Bick pays close attention to the formal processes of painting as well as the legacies of constructivism, systems art and concrete poetry. He has developed a cyclical correlation between resources, academic research and approaches for painting. A vast knowledge and appreciation of art history informs the work, alongside longstanding visual and verbal dialogue with figures such as Gillian Wise and Jeffrey Steele. Bick also developed correspondence with concrete poet Robert Lax, collaborating on several publications. Despite historical research being at the forefront of the artist’s practice, he paints very much in the present, highlighting the canonical to subvert the rules. Gently deconstructing what has come before with deft humour, Bick uses systems not to predetermine the outcome, but to conjure new ways of thinking and to develop different results. The works act as a re-evaluation of constructivism and systems art, simultaneously celebratory and disruptive.
Alongside Bick’s paintings, Concrete-Disco-Systems includes a new piece that transcribes a variation of the original grid painted directly onto the wall.
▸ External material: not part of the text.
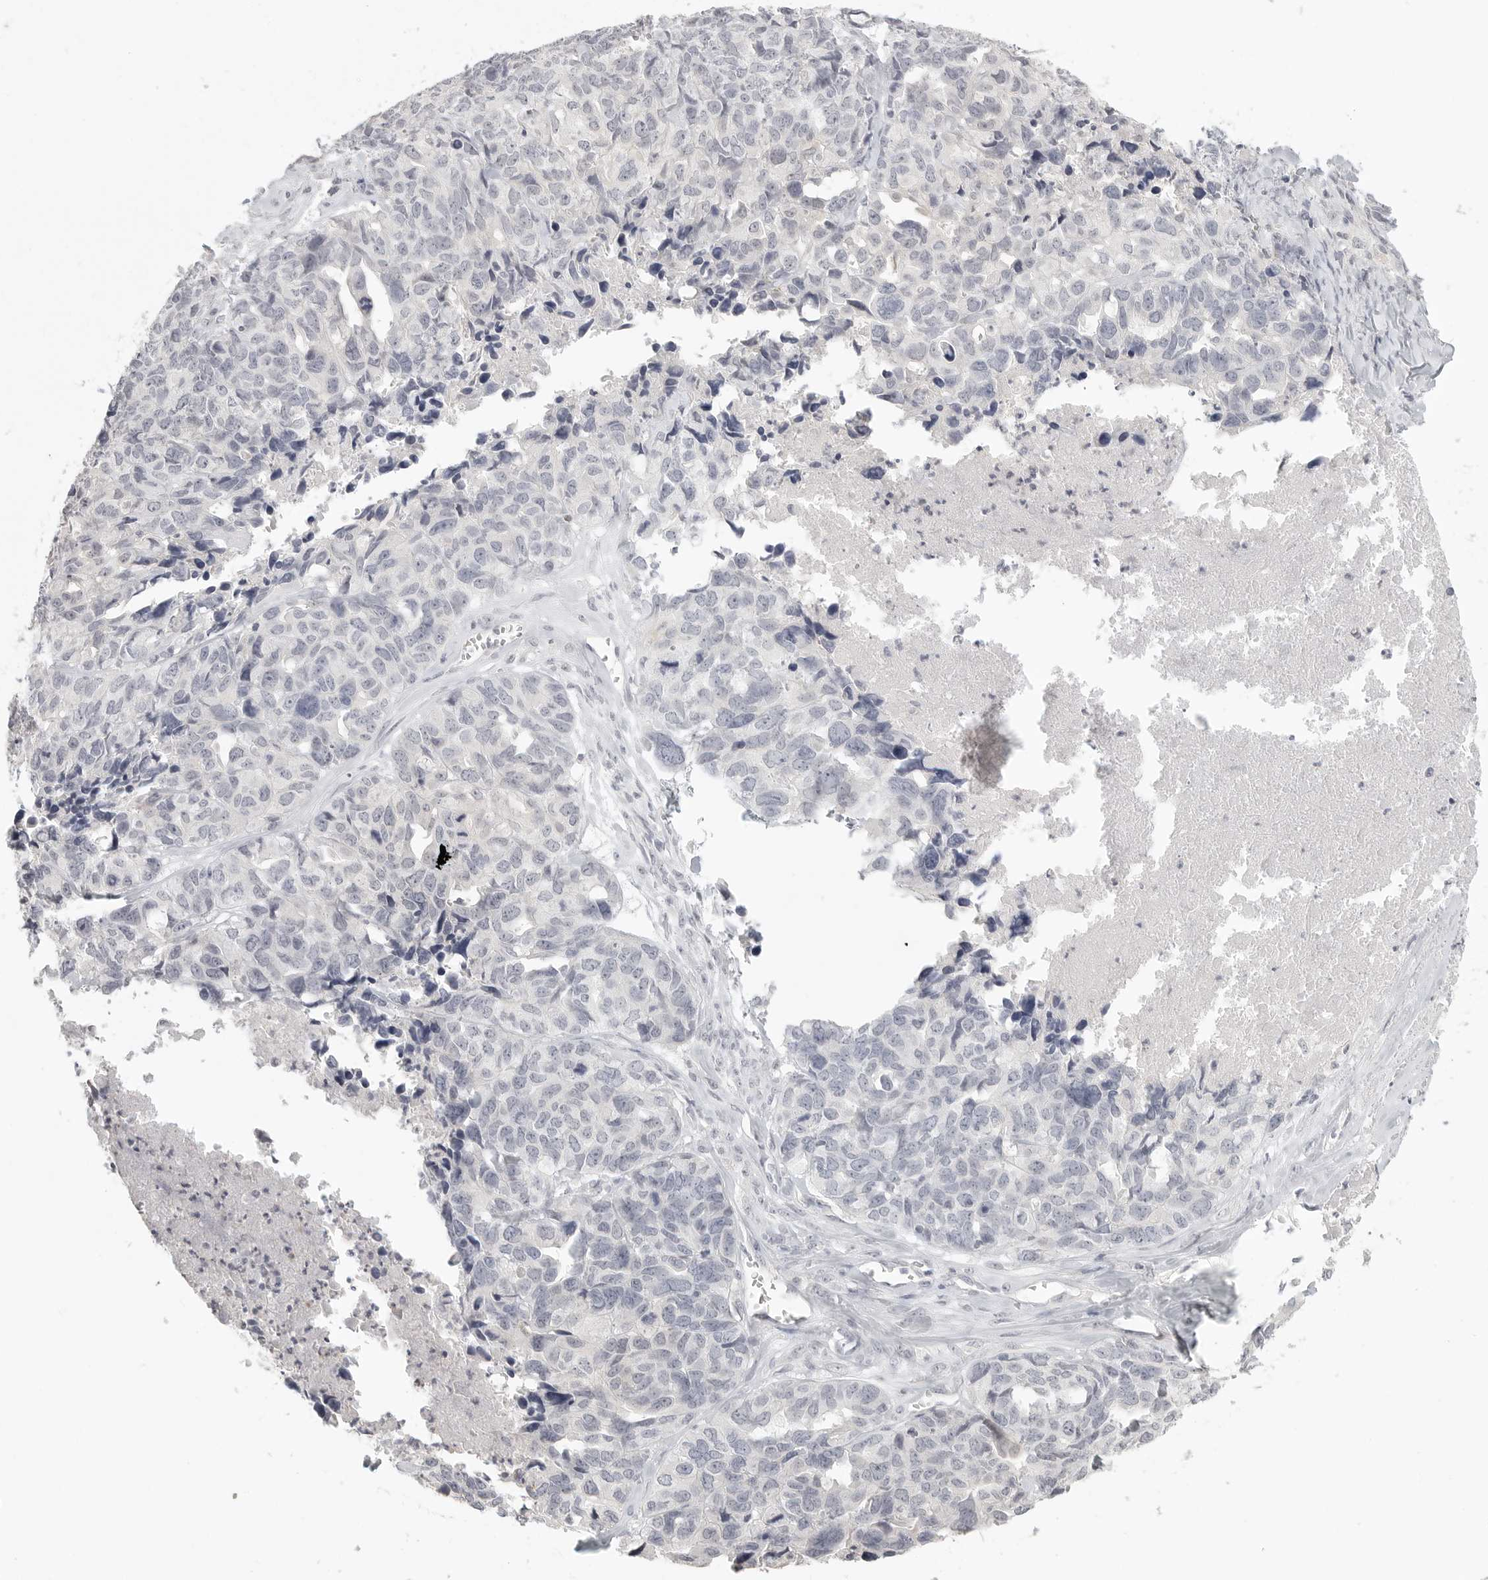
{"staining": {"intensity": "negative", "quantity": "none", "location": "none"}, "tissue": "ovarian cancer", "cell_type": "Tumor cells", "image_type": "cancer", "snomed": [{"axis": "morphology", "description": "Cystadenocarcinoma, serous, NOS"}, {"axis": "topography", "description": "Ovary"}], "caption": "Human ovarian cancer stained for a protein using immunohistochemistry shows no staining in tumor cells.", "gene": "HMGCS2", "patient": {"sex": "female", "age": 79}}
The wall painting has previously been created in different iterations, most notably at Museum Haus Konstruktiv (Zurich, Switzerland, 2017). Coloured shelves between the pillars of Hales London divide the space, influencing the way the viewer moves around the room and interacts with the artwork. This spatial intervention recalls Bick’s first exhibition with Hales, For Robert Lax, now over twenty-five years ago, in which the artist produced a fifteen-metre mono-print, stretched between the two pillars and walls of the former Hales gallery in Deptford, South London. This installation evolved in to curatorial projects and architectural commissions and although the original work has been destroyed, it is still emblematic of Bick’s approach to reconfiguring the exhibition space as part of the artwork, as well as his ongoing questioning of the autonomy of the painting process.
The shelving system directs the act of looking and provides a space to display supporting research and artworks. Included are an artist’s book combining rubber stamp versions of Bick’s grids; an image of Sexburga Drive, a non-descript street on the Isle of Sheppey in North Kent; as well as collages referring to curatorial planning and note taking from the studio. Featured in the artist’s book are sections from a first edition of Daniel Pedoe’s 1978 Geometry and the Liberal Arts, which Bick includes in his re-visitation and celebration of the constructive. The now outmoded title (we no longer use the term ‘liberal arts’) directly reflects the questions he is asking throughout his practice about originality and terminology.
Choreographing the viewer’s interaction with the paintings, through composition and manipulation of architectural space, Concrete-Disco-Systems is unified by a grid which echoes indefinitely through all the work presented. This exhibition contributes to a practice which continuously seeks to evolve through a commitment to abstraction and a rigorous process of re-evaluating histories and systematic methods.